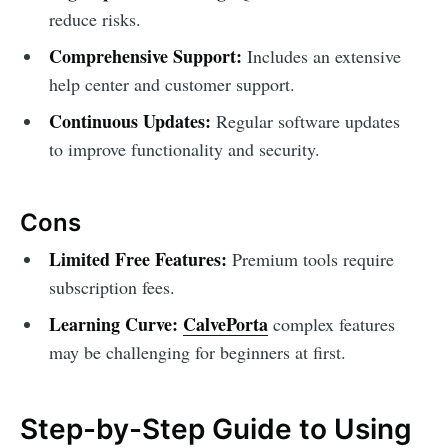
reduce risks.
Comprehensive Support:
Includes an extensive
help center and customer support.
Continuous Updates:
Regular software updates
to improve functionality and security.
Cons
Limited Free Features:
Premium tools require
subscription fees.
Learning Curve:
CalvePorta
complex features
may be challenging for beginners at first.
Step-by-Step Guide to Using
***
Directions for this task
Could you return everything in the listing above, from its start down to the line containing "subscription fees.", copied line for line with no changes and with the pictures left out?

Problem solution
reduce risks.
Comprehensive Support:
Includes an extensive
help center and customer support.
Continuous Updates:
Regular software updates
to improve functionality and security.
Cons
Limited Free Features:
Premium tools require
subscription fees.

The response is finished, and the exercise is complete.